# Activity
What you return should match the entries below exactly, only without the images.

# Input material
★ ★ ★ ★
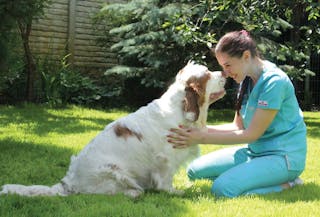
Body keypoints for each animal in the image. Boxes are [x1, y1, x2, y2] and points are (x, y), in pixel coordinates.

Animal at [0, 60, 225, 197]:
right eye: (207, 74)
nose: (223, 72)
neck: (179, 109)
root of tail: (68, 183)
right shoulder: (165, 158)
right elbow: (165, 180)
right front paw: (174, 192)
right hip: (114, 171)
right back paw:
★ ★ ★ ★
# Result of this task
Body keypoints for each animal in the image. Boxes are [x1, y1, x2, y2] and points are (x, y), in pixel coordinates.

Animal at [0, 60, 225, 197]:
right eye: (207, 74)
nose: (223, 72)
neck: (179, 109)
root of tail: (68, 183)
right shoulder: (165, 158)
right elbow: (165, 180)
right front paw: (174, 192)
right hip: (114, 171)
right back paw:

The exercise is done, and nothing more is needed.